Please reproduce every one of the following lines word for word, keeping them in the same order.

Data supplied: Begin

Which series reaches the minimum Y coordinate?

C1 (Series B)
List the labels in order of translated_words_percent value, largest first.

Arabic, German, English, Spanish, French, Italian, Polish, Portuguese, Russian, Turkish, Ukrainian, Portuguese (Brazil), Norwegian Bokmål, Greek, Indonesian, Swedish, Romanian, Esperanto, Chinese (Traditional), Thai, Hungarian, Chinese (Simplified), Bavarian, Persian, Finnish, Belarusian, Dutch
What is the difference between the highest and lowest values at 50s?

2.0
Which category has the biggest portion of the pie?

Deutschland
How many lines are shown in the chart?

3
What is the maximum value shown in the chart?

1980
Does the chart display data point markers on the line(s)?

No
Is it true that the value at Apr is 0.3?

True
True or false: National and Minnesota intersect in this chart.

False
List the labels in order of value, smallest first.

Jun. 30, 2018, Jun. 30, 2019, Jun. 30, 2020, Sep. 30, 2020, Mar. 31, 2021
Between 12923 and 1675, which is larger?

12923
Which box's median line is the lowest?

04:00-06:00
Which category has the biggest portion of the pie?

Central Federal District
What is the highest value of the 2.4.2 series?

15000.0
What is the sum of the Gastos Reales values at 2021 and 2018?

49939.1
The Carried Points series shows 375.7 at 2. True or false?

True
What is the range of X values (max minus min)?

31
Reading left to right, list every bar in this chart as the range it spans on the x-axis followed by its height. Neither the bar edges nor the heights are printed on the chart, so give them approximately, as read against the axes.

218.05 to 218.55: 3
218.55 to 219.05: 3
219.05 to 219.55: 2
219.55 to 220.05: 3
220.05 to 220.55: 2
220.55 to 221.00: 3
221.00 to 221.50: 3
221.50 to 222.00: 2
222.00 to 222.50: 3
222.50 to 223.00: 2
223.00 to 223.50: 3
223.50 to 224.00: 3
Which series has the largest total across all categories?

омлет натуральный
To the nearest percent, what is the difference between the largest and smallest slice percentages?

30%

Data supplied: End

Problem solution:
Which series reaches the minimum Y coordinate?

C1 (Series B)
List the labels in order of translated_words_percent value, largest first.

Arabic, German, English, Spanish, French, Italian, Polish, Portuguese, Russian, Turkish, Ukrainian, Portuguese (Brazil), Norwegian Bokmål, Greek, Indonesian, Swedish, Romanian, Esperanto, Chinese (Traditional), Thai, Hungarian, Chinese (Simplified), Bavarian, Persian, Finnish, Belarusian, Dutch
What is the difference between the highest and lowest values at 50s?

2.0
Which category has the biggest portion of the pie?

Deutschland
How many lines are shown in the chart?

3
What is the maximum value shown in the chart?

1980
Does the chart display data point markers on the line(s)?

No
Is it true that the value at Apr is 0.3?

True
True or false: National and Minnesota intersect in this chart.

False
List the labels in order of value, smallest first.

Jun. 30, 2018, Jun. 30, 2019, Jun. 30, 2020, Sep. 30, 2020, Mar. 31, 2021
Between 12923 and 1675, which is larger?

12923
Which box's median line is the lowest?

04:00-06:00
Which category has the biggest portion of the pie?

Central Federal District
What is the highest value of the 2.4.2 series?

15000.0
What is the sum of the Gastos Reales values at 2021 and 2018?

49939.1
The Carried Points series shows 375.7 at 2. True or false?

True
What is the range of X values (max minus min)?

31
Reading left to right, list every bar in this chart as the range it spans on the x-axis followed by its height. Neither the bar edges nor the heights are printed on the chart, so give them approximately, as read against the axes.

218.05 to 218.55: 3
218.55 to 219.05: 3
219.05 to 219.55: 2
219.55 to 220.05: 3
220.05 to 220.55: 2
220.55 to 221.00: 3
221.00 to 221.50: 3
221.50 to 222.00: 2
222.00 to 222.50: 3
222.50 to 223.00: 2
223.00 to 223.50: 3
223.50 to 224.00: 3
Which series has the largest total across all categories?

омлет натуральный
To the nearest percent, what is the difference between the largest and smallest slice percentages?

30%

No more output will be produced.